WINNER -- Let there be light at Leahy Bowl.

An effort to preserve the Winner baseball field's eight 80-foot light towers was successful, as the stadium's supporters netted about $70,000 in donations over a span of nine days, Winner Baseball Association Treasurer Glen McCready said Thursday.

"The support was just amazing," McCready said. "The community wanted to keep the nostalgic look of the field."

The upgrades were needed after a wind storm blew down one of the light towers in April.

If at least $50,000 was not raised in time for the May 19 Winner City Council meeting, the city planned to tear the light towers down, and the field would have been restricted to day games this season.

McCready said construction was in progress Thursday, and the goal is to have work completed by June 4. The city suspended all baseball games at Leahy Bowl until the issue is fixed. The Winner/Colome spring baseball team moved its games to Colome after the stadium was deemed unsafe for games.

The fixes on the first phase of the project include stabilizing and anchoring the foundations of the other seven light towers at the field, along with installing a temporary replacement for the eighth pole that fell down.
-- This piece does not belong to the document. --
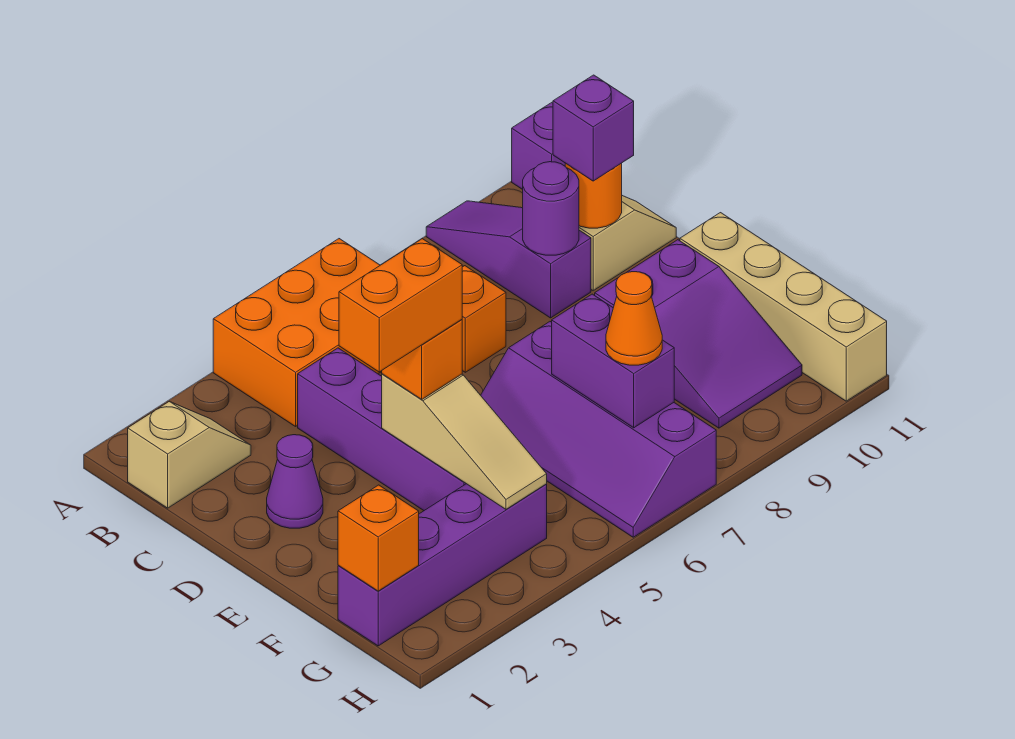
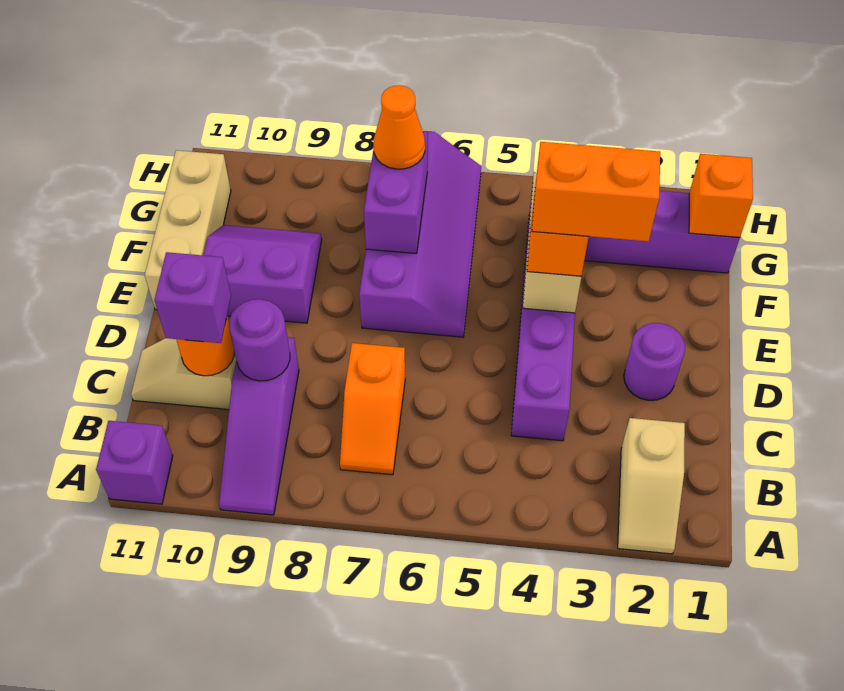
orange 2x3 brick [213,239,382,426] -> none
tan 1x2 slope [128,402,251,508] -> tan 1x2 slope turned to [618,418,685,554]
purple 1x1 cone [267,435,323,528] -> purple 1x1 round brick [624,323,685,400]
purple 2x3 slope [595,240,802,428] -> purple 2x2 slope [203,225,322,323]
tan 1x4 brick [680,213,887,401] -> tan 1x3 brick [145,150,231,310]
McCready said the extra money raised above the needed $50,000 will be put toward future phases of the project. To fully refurbish the lights, the project is estimated to cost about $140,000. McCready fielded calls from people across the state, and some outside of the state, who connected with the historical nature of the field.

"There's so many memories here for so many people," he said.

The field hosted games of the Basin League, which was home to former professional players, along with amateurs, from 1953 to 1974. The Basin League was played throughout the state, including Mitchell.

Winner's field sits at the bottom of a hill in which the bleachers are built into. Spectators can watch games from their vehicles from the top of the hill, looking down on the field.

More than 70 games are scheduled to be played at Leahy Bowl this year, including amatuer and teener games, including the State A junior teener tournament in July.

The field is named after Frank Leahy, who was a Winner native and played sports in the town before playing football at Notre Dame and later coaching the Fighting Irish football team in the 1940s and 1950s, leading the school to four national championships.